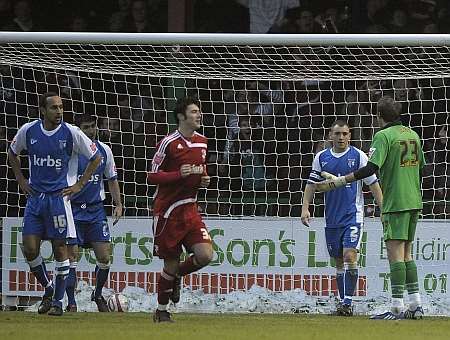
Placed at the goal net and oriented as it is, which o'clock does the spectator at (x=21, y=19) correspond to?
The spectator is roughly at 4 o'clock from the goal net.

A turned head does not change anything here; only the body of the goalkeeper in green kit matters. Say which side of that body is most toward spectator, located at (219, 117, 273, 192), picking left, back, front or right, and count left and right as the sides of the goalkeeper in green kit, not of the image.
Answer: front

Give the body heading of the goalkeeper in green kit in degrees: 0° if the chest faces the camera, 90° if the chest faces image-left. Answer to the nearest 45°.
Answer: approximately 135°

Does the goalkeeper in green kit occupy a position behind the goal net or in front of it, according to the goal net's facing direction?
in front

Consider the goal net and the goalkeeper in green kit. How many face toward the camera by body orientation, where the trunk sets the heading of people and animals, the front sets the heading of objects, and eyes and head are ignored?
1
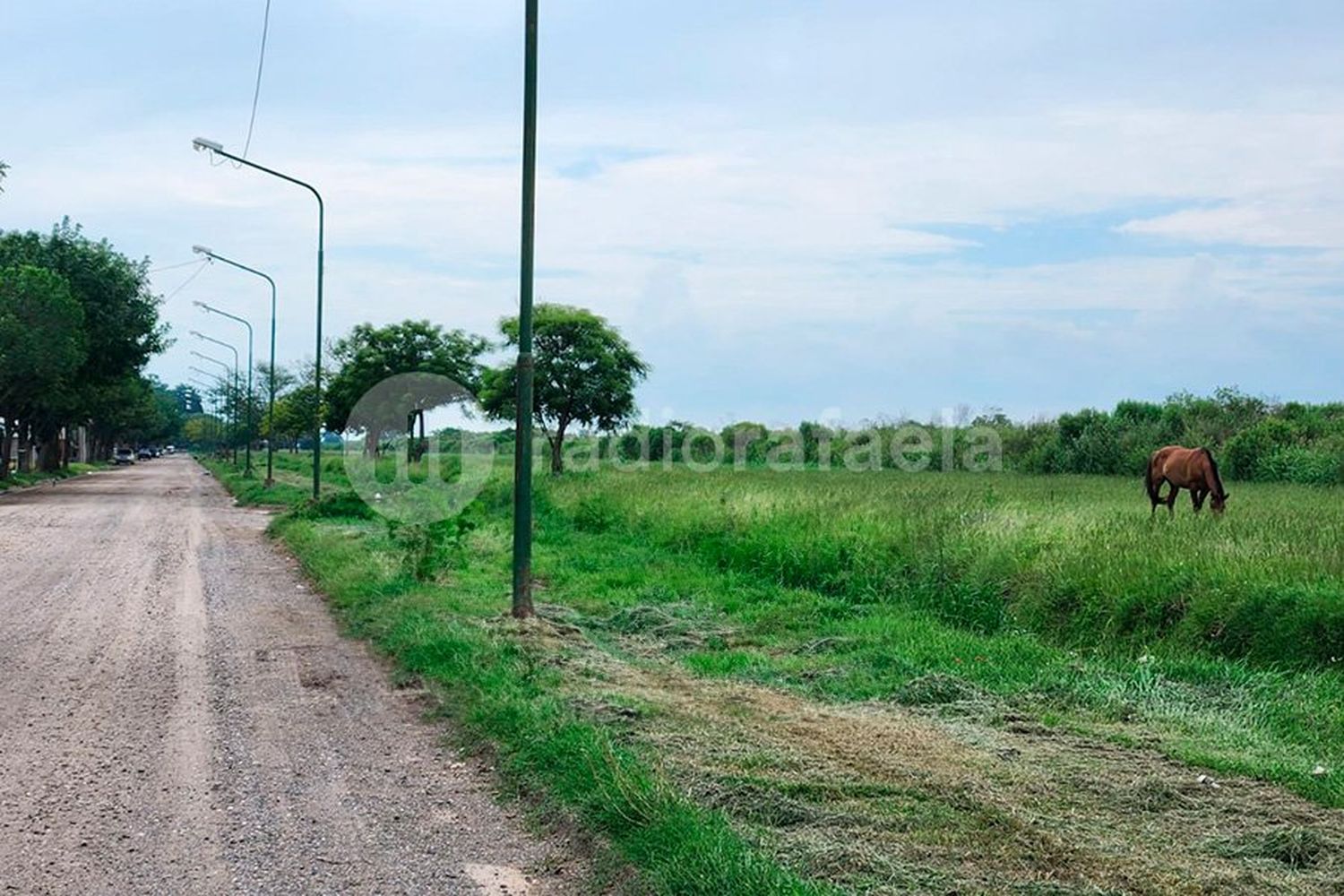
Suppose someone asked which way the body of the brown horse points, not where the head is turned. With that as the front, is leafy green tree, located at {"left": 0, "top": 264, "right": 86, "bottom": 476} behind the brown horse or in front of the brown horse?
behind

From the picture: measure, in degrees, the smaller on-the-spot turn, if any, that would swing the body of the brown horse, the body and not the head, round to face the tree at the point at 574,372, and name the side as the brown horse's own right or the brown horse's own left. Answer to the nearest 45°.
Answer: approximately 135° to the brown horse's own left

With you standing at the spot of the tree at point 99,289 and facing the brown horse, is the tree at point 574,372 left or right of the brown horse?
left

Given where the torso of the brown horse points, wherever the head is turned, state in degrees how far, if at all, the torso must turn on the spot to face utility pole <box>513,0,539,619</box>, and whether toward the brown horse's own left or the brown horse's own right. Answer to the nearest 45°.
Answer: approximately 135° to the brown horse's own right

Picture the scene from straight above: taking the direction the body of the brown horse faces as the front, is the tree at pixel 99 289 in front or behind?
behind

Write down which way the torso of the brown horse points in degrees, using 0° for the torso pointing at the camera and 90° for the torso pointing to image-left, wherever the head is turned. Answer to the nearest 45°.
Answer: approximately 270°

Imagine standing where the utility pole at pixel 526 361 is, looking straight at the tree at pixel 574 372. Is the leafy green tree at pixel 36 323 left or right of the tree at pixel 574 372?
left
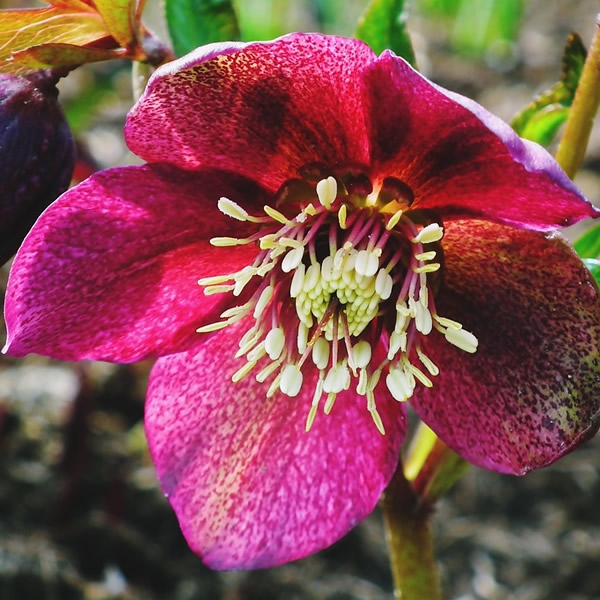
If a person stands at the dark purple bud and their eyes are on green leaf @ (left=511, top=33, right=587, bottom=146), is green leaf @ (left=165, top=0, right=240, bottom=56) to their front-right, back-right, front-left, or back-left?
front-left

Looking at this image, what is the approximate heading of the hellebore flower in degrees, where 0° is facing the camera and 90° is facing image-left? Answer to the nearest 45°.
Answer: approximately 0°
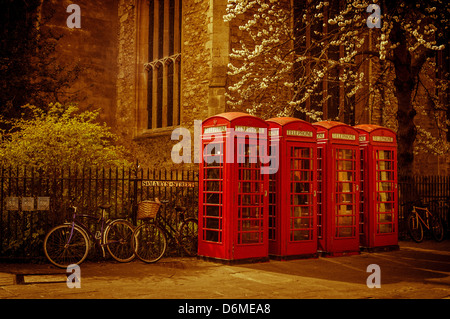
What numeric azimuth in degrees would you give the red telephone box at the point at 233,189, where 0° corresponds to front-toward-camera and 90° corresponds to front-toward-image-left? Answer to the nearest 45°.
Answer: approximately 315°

--

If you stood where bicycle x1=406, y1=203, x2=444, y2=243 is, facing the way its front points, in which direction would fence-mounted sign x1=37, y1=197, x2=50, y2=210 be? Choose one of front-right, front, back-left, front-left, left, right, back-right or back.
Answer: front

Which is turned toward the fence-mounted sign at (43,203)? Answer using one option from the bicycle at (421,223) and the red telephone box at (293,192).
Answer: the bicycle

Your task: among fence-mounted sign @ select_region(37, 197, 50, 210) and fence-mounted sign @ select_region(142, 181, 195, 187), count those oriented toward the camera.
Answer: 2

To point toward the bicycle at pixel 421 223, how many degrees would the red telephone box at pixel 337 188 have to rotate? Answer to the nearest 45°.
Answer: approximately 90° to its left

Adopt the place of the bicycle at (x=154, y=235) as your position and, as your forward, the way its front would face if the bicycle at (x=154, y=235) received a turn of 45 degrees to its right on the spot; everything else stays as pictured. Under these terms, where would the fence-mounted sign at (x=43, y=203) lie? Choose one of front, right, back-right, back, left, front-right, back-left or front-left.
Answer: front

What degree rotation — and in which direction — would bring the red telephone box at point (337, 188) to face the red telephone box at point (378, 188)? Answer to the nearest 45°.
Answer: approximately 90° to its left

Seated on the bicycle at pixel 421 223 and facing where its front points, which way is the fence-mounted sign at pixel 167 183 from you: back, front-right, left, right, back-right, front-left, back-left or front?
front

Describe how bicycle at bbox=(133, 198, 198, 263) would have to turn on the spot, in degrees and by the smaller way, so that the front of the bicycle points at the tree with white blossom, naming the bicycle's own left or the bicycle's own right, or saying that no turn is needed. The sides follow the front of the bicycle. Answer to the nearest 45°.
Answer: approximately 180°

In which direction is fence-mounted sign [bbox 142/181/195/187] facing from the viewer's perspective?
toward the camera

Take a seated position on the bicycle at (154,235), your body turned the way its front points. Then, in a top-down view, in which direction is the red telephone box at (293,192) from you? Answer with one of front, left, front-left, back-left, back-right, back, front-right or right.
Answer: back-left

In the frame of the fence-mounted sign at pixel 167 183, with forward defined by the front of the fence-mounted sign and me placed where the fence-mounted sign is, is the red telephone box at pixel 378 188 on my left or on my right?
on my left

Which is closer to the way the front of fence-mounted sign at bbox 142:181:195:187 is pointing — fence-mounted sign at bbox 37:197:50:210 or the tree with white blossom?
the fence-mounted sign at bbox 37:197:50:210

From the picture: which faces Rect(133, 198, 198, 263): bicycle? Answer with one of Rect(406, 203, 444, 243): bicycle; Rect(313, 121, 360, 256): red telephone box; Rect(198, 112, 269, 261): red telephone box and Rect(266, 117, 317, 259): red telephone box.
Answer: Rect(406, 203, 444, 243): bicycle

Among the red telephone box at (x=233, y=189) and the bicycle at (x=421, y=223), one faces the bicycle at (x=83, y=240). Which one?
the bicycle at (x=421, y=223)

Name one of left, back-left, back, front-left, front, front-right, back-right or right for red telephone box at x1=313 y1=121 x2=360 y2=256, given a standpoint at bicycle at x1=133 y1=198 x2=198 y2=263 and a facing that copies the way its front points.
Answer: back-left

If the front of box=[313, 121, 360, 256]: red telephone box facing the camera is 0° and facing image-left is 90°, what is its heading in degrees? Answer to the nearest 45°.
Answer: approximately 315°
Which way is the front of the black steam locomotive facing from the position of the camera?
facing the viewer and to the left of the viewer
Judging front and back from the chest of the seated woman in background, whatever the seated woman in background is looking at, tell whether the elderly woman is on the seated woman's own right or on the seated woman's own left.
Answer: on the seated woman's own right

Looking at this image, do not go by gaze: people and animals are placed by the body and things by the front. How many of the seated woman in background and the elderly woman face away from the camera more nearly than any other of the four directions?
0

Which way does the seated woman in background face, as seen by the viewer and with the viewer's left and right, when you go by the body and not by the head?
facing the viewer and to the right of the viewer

==

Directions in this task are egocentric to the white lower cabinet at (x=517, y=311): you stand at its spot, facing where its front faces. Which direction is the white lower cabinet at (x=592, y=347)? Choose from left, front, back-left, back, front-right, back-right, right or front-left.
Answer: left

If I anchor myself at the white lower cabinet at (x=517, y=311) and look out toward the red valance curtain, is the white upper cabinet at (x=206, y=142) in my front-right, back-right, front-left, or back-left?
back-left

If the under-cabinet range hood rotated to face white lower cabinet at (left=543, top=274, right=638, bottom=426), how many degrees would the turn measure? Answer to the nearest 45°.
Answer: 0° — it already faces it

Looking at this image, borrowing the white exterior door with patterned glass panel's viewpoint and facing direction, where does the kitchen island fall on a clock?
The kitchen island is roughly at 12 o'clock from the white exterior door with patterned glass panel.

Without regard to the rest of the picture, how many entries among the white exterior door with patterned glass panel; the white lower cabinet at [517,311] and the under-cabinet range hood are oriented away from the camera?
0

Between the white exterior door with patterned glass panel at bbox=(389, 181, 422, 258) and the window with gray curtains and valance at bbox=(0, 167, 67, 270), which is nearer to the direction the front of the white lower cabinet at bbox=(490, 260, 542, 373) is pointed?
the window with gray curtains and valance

• **Work item**
Print the stretch from the line containing "If the under-cabinet" through the line containing "Answer: 0° — it already faces it" in the records, unchanged.

• **Written answer**
If the under-cabinet range hood rotated to face white lower cabinet at (left=543, top=274, right=638, bottom=426), how many degrees would the turn measure? Answer to the nearest 45°.
Answer: 0° — it already faces it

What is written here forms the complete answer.